Available records: Begin

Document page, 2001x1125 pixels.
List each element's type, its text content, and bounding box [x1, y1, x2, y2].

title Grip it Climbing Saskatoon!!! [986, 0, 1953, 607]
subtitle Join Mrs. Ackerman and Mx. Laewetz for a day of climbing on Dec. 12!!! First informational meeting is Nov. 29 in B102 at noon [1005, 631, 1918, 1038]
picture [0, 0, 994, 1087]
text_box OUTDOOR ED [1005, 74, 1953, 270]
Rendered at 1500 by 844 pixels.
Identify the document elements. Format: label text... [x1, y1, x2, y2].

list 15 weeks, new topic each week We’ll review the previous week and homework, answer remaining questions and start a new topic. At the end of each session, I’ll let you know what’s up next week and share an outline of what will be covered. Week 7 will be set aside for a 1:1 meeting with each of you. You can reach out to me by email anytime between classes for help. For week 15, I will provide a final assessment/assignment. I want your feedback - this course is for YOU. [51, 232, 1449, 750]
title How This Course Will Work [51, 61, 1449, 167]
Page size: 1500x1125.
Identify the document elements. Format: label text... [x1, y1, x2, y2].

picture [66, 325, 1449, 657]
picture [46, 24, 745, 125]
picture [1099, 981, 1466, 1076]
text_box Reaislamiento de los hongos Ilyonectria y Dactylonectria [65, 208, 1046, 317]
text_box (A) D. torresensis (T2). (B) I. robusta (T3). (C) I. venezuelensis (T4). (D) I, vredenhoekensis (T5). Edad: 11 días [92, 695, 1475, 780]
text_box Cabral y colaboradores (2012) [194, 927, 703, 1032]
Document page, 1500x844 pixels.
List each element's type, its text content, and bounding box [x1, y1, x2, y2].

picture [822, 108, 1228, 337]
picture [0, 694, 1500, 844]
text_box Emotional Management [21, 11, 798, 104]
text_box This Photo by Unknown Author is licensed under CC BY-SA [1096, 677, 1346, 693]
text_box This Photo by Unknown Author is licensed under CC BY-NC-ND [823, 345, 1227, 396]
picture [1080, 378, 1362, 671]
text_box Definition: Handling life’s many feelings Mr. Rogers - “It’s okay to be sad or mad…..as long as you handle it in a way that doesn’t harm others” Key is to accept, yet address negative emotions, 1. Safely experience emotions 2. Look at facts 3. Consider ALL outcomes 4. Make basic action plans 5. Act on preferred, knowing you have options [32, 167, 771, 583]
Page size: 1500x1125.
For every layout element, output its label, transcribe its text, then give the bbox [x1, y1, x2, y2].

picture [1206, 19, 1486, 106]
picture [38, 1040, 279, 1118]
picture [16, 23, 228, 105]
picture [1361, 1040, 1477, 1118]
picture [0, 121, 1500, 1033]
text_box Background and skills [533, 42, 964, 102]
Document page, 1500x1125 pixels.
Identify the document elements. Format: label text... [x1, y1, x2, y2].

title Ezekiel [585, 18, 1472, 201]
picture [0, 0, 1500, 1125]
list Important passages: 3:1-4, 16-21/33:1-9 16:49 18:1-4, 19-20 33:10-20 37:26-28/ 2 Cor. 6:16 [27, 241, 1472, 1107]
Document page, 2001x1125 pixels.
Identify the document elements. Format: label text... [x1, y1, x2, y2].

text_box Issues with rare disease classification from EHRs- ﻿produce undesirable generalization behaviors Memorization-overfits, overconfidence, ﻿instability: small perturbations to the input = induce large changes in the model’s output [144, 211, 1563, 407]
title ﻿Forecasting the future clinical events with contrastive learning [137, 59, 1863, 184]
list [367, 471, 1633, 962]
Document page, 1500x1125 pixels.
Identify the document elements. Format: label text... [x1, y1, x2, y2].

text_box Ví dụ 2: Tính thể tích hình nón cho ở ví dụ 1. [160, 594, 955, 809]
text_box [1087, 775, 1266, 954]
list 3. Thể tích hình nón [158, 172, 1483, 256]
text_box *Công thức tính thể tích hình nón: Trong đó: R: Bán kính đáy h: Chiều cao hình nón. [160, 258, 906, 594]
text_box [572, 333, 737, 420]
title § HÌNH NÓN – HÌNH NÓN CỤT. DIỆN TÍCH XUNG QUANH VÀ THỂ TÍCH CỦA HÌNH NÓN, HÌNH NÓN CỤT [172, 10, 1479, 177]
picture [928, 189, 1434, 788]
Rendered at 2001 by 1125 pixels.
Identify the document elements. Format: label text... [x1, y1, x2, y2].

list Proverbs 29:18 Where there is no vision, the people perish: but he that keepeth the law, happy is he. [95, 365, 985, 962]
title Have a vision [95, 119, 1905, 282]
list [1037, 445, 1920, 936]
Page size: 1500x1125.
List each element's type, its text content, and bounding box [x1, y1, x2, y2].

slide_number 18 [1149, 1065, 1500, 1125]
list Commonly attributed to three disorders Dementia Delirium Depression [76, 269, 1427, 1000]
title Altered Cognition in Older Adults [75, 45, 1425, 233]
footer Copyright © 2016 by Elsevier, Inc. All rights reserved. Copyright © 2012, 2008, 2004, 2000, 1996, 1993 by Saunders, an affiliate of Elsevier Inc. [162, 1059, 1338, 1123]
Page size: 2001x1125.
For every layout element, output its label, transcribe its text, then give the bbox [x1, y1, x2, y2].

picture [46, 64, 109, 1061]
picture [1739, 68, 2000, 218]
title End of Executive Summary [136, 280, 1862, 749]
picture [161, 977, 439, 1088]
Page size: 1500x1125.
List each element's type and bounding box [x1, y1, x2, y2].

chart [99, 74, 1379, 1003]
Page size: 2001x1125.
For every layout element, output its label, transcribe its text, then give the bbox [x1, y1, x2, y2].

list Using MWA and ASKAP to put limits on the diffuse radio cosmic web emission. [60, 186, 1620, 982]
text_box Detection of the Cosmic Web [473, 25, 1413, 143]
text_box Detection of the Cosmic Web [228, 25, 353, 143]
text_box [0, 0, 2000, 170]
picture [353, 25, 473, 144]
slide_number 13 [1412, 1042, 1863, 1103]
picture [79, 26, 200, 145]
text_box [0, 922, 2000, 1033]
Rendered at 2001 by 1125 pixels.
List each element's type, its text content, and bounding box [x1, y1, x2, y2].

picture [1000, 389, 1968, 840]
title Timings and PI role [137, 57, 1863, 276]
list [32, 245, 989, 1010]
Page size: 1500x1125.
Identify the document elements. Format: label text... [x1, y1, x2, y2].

Available records: End

## Required work
Line by line, retype the data exactly as written.

## Task result
Document page, 2001x1125 pixels.
List each element's type, its text content, and bounding box [x1, y1, x2, y2].

title Grip it Climbing Saskatoon!!! [986, 0, 1953, 607]
subtitle Join Mrs. Ackerman and Mx. Laewetz for a day of climbing on Dec. 12!!! First informational meeting is Nov. 29 in B102 at noon [1005, 631, 1918, 1038]
picture [0, 0, 994, 1087]
text_box OUTDOOR ED [1005, 74, 1953, 270]
Rendered at 1500 by 844 pixels.
Identify the document elements. Format: label text... [x1, y1, x2, y2].

list 15 weeks, new topic each week We’ll review the previous week and homework, answer remaining questions and start a new topic. At the end of each session, I’ll let you know what’s up next week and share an outline of what will be covered. Week 7 will be set aside for a 1:1 meeting with each of you. You can reach out to me by email anytime between classes for help. For week 15, I will provide a final assessment/assignment. I want your feedback - this course is for YOU. [51, 232, 1449, 750]
title How This Course Will Work [51, 61, 1449, 167]
Page size: 1500x1125.
Identify the document elements. Format: label text... [x1, y1, x2, y2].

picture [66, 325, 1449, 657]
picture [46, 24, 745, 125]
picture [1099, 981, 1466, 1076]
text_box Reaislamiento de los hongos Ilyonectria y Dactylonectria [65, 208, 1046, 317]
text_box (A) D. torresensis (T2). (B) I. robusta (T3). (C) I. venezuelensis (T4). (D) I, vredenhoekensis (T5). Edad: 11 días [92, 695, 1475, 780]
text_box Cabral y colaboradores (2012) [194, 927, 703, 1032]
Document page, 1500x844 pixels.
List each element's type, its text content, and bounding box [x1, y1, x2, y2].

picture [822, 108, 1228, 337]
picture [0, 694, 1500, 844]
text_box Emotional Management [21, 11, 798, 104]
text_box This Photo by Unknown Author is licensed under CC BY-SA [1096, 677, 1346, 693]
text_box This Photo by Unknown Author is licensed under CC BY-NC-ND [823, 345, 1227, 396]
picture [1080, 378, 1362, 671]
text_box Definition: Handling life’s many feelings Mr. Rogers - “It’s okay to be sad or mad…..as long as you handle it in a way that doesn’t harm others” Key is to accept, yet address negative emotions, 1. Safely experience emotions 2. Look at facts 3. Consider ALL outcomes 4. Make basic action plans 5. Act on preferred, knowing you have options [32, 167, 771, 583]
Page size: 1500x1125.
For every layout element, output its label, transcribe its text, then give the bbox [x1, y1, x2, y2].

picture [1206, 19, 1486, 106]
picture [38, 1040, 279, 1118]
picture [16, 23, 228, 105]
picture [1361, 1040, 1477, 1118]
picture [0, 121, 1500, 1033]
text_box Background and skills [533, 42, 964, 102]
Document page, 1500x1125 pixels.
Identify the document elements. Format: label text... [x1, y1, x2, y2].

title Ezekiel [585, 18, 1472, 201]
picture [0, 0, 1500, 1125]
list Important passages: 3:1-4, 16-21/33:1-9 16:49 18:1-4, 19-20 33:10-20 37:26-28/ 2 Cor. 6:16 [27, 241, 1472, 1107]
Document page, 2001x1125 pixels.
Identify the document elements. Format: label text... [x1, y1, x2, y2].

text_box Issues with rare disease classification from EHRs- ﻿produce undesirable generalization behaviors Memorization-overfits, overconfidence, ﻿instability: small perturbations to the input = induce large changes in the model’s output [144, 211, 1563, 407]
title ﻿Forecasting the future clinical events with contrastive learning [137, 59, 1863, 184]
list [367, 471, 1633, 962]
Document page, 1500x1125 pixels.
Identify the document elements. Format: label text... [x1, y1, x2, y2].

text_box Ví dụ 2: Tính thể tích hình nón cho ở ví dụ 1. [160, 594, 955, 809]
text_box [1087, 775, 1266, 954]
list 3. Thể tích hình nón [158, 172, 1483, 256]
text_box *Công thức tính thể tích hình nón: Trong đó: R: Bán kính đáy h: Chiều cao hình nón. [160, 258, 906, 594]
text_box [572, 333, 737, 420]
title § HÌNH NÓN – HÌNH NÓN CỤT. DIỆN TÍCH XUNG QUANH VÀ THỂ TÍCH CỦA HÌNH NÓN, HÌNH NÓN CỤT [172, 10, 1479, 177]
picture [928, 189, 1434, 788]
Rendered at 2001 by 1125 pixels.
Identify the document elements. Format: label text... [x1, y1, x2, y2].

list Proverbs 29:18 Where there is no vision, the people perish: but he that keepeth the law, happy is he. [95, 365, 985, 962]
title Have a vision [95, 119, 1905, 282]
list [1037, 445, 1920, 936]
Page size: 1500x1125.
List each element's type, its text content, and bounding box [x1, y1, x2, y2].

slide_number 18 [1149, 1065, 1500, 1125]
list Commonly attributed to three disorders Dementia Delirium Depression [76, 269, 1427, 1000]
title Altered Cognition in Older Adults [75, 45, 1425, 233]
footer Copyright © 2016 by Elsevier, Inc. All rights reserved. Copyright © 2012, 2008, 2004, 2000, 1996, 1993 by Saunders, an affiliate of Elsevier Inc. [162, 1059, 1338, 1123]
Page size: 2001x1125.
For every layout element, output its label, transcribe its text, then give the bbox [x1, y1, x2, y2].

picture [46, 64, 109, 1061]
picture [1739, 68, 2000, 218]
title End of Executive Summary [136, 280, 1862, 749]
picture [161, 977, 439, 1088]
Page size: 1500x1125.
List each element's type and bounding box [x1, y1, x2, y2].

chart [99, 74, 1379, 1003]
Page size: 2001x1125.
For every layout element, output its label, transcribe its text, then give the bbox [x1, y1, x2, y2].

list Using MWA and ASKAP to put limits on the diffuse radio cosmic web emission. [60, 186, 1620, 982]
text_box Detection of the Cosmic Web [473, 25, 1413, 143]
text_box Detection of the Cosmic Web [228, 25, 353, 143]
text_box [0, 0, 2000, 170]
picture [353, 25, 473, 144]
slide_number 13 [1412, 1042, 1863, 1103]
picture [79, 26, 200, 145]
text_box [0, 922, 2000, 1033]
Rendered at 2001 by 1125 pixels.
List each element's type, its text content, and bounding box [x1, y1, x2, y2].

picture [1000, 389, 1968, 840]
title Timings and PI role [137, 57, 1863, 276]
list [32, 245, 989, 1010]
Page size: 1500x1125.
Identify the document elements. Format: label text... [x1, y1, x2, y2].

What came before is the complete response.